Carême 2023 – Mercredi de la 2e semaine de Carême – 8 mars 2023
Réflexions quotidiennes du Carême 2023 :
Mercredi de la 2e semaine de Carême (8 mars 2023)
La vie humaine n'est pas une corvée. Pas plus que l'activité sans fin de l'univers, là-haut et très loin, dont nous entendons tant parler. Pas davantage la vie des microcosmes invisibles qui vivent à l'intérieur de nous. Pourtant, il arrive que nous ayons un sentiment de corvée qui nie ce dont nous avons besoin : nourriture et logement, justice, amitié ou un bon travail. Lorsque nous pensons que l'existence est une corvée insignifiante, comme c'est le cas pour beaucoup aujourd'hui, un changement de perception et l'ouverture du cœur peuvent rendre la corvée "divine". Il suffit de regarder à travers la vitre que nous voyons avec étroitesse d'esprit. Peut-être attendons-nous qu'un message apparaisse sur la vitre comme s'il s'agissait d'un écran. Regarder compulsivement notre téléphone, c’est comme regarder le verre plutôt que voir à travers.

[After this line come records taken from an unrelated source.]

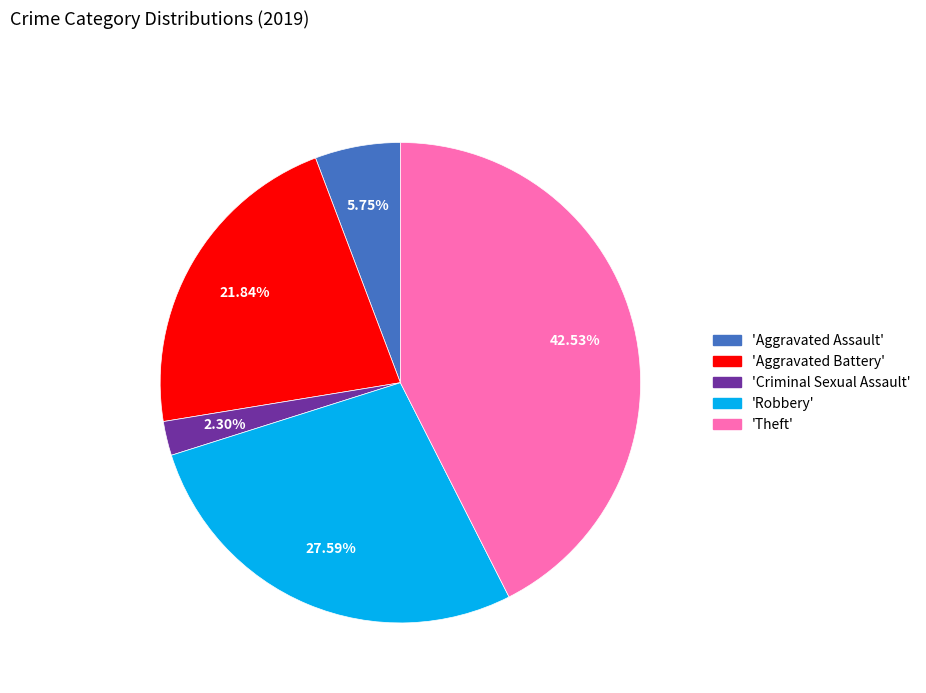

Is there a majority slice in this chart?

No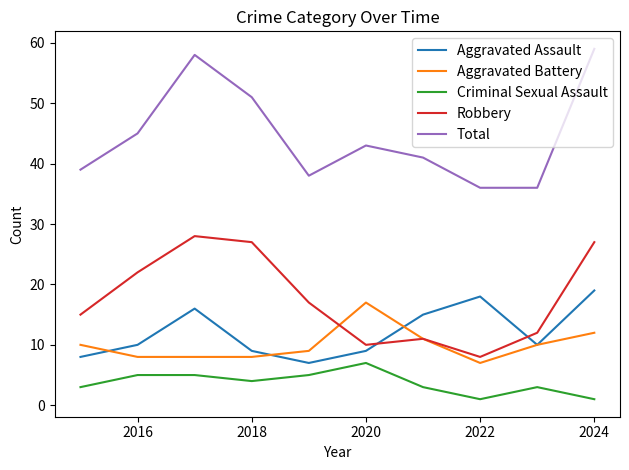

Is this an area chart (filled region under the line)?

No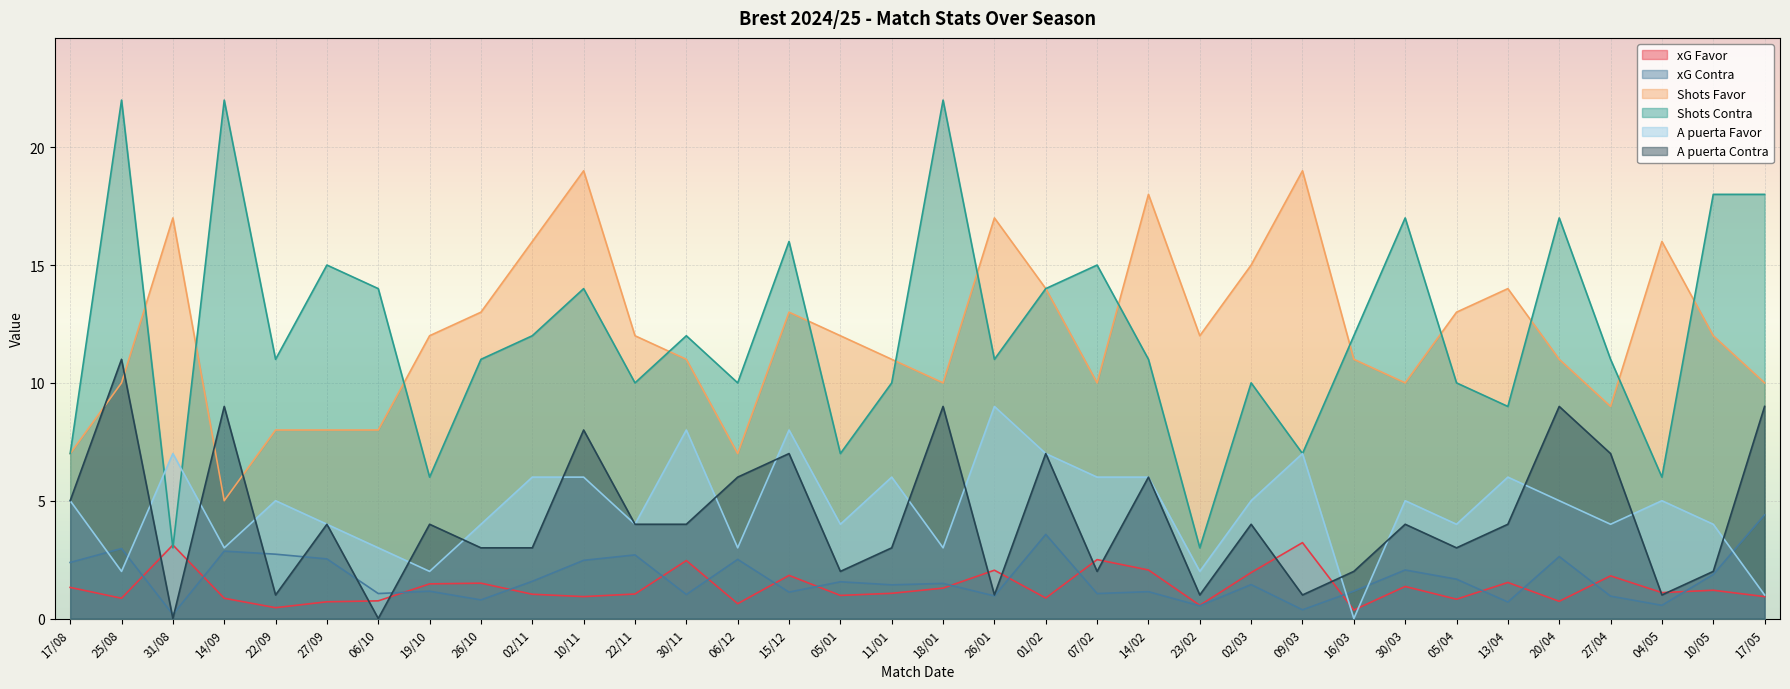

What are all the series names shown in the legend?

xG Favor, xG Contra, Shots Favor, Shots Contra, A puerta Favor, A puerta Contra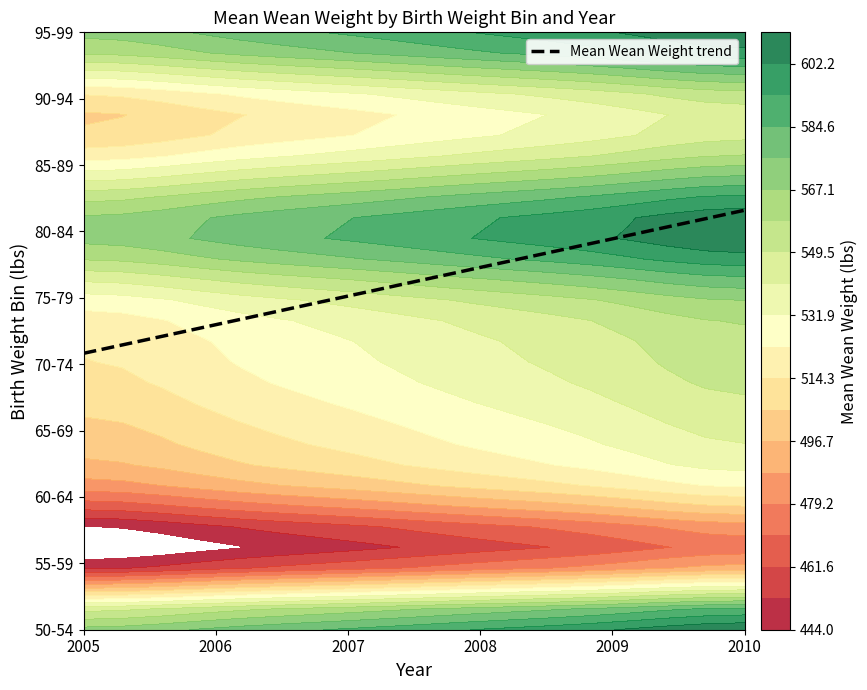

Is it true that the value at 2008 is 9.2?

False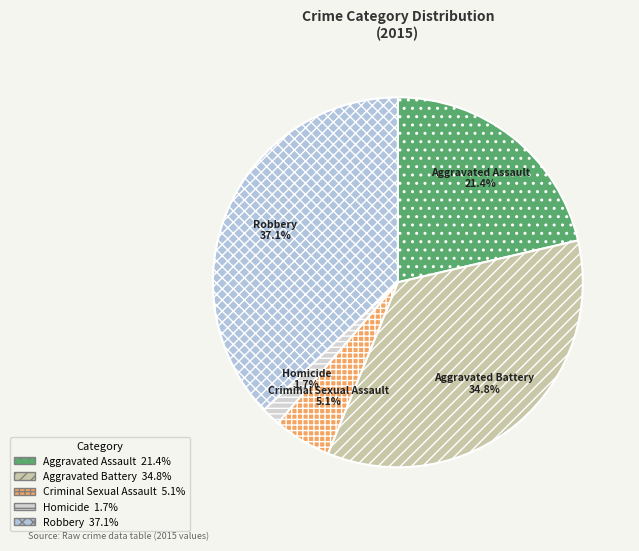

The Robbery slice represents 37% of the pie. True or false?

True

Il ne s’agit pas de regarder Jésus en lui demandant : "Que ferais-tu là, que dirais-tu, pour qui voterais-tu ?" Ce sont des questions que nous pourrions poser en regardant quelqu'un en visio sur un écran. Dans chaque chapitre de son histoire, ses quarante jours au désert, son illumination sur la montagne, sa passion, sa mort et sa résurrection, nous regardons à travers lui afin de le voir tel qu'il est réellement aujourd'hui. Nous comprenons alors que nous sommes en union indescriptible avec lui, en route en lui, avec lui, à travers lui.
Le malaise de l'absence de sens dans cette période consumériste et technoscientifique de l'histoire humaine est démoralisant. Les croyances et les valeurs partagées, la foi ou les peurs qui nous maintenaient alignés sur une certaine forme de moralité et freinaient la folie de certains dirigeants se sont désintégrées. Qu'est-ce qui nous unit en tant qu'humanité, qui nous fait avoir honte d'envahir un autre pays et de laver le cerveau de son propre peuple en lui faisant croire que la victime est l'agresseur ? Quel sens un adolescent peut-il donner aux nouvelles du monde ? Où sont passées les valeurs éthiques du monde des affaires et de la politique ? Pourquoi les pires candidats sont-ils si souvent élus ? Comment peut-on prétendre à l'approbation divine et refuser l'éducation et l'égalité aux filles et aux femmes ? Le vide moral de notre époque convainc beaucoup de gens que la vie n'est pas seulement injuste, mais qu'elle est essentiellement dépourvue de sens.
Pourtant, nous cherchons du sens, même dans les déserts. Cependant, le simple fait de chercher peut être un piège qui aggrave la désertification. La recherche de sens, comme la recherche du bonheur, nous fait croire que nous devons faire quelque chose pour trouver la réponse ou la théorie qui apporte du sens. Nous ne pouvons pas atteindre activement ce sens, mais seulement créer les conditions pour qu'il apparaisse.
Disons que le sens est un lien. Réfléchissons-y en nous rappelant à quel point nous devenons insignifiants et malheureux lorsque nous nous sentons déconnectés. Le fait de chercher activement du sens, de devenir un fouineur qui n'arrête pas d'essayer, ne fait qu'accroître notre déconnexion.
Bien sûr, la recherche active fait partie d'une vie responsable. Mais la partie la plus profonde de la recherche de sens est l'abandon à notre impuissance à le trouver. Dans la libération qui s'ensuit, une connexion à des niveaux plus profonds se révèle. Un autre type de pouvoir nous envahit alors, celui de la non-action (à ne pas confondre avec l'inaction). C'est le grand pari de notre connexion à la réalité, dans la méditation, celui de mettre tout ce que nous possédons dans le non-agir.
Lorsque les Égyptiens poursuivent les Israélites après qu'ils ont quitté l'esclavage et sont arrivés jusqu'à la mer Rouge, le peuple élu regrette son choix de la liberté. Ils demandent à Moïse de les ramener en arrière. Au moins, ils auraient des poireaux, des oignons et la wifi. Dans ce moment critique, leur chef leur dit : "Le Seigneur combattra à votre place. Vous n'avez qu'à vous tenir tranquilles".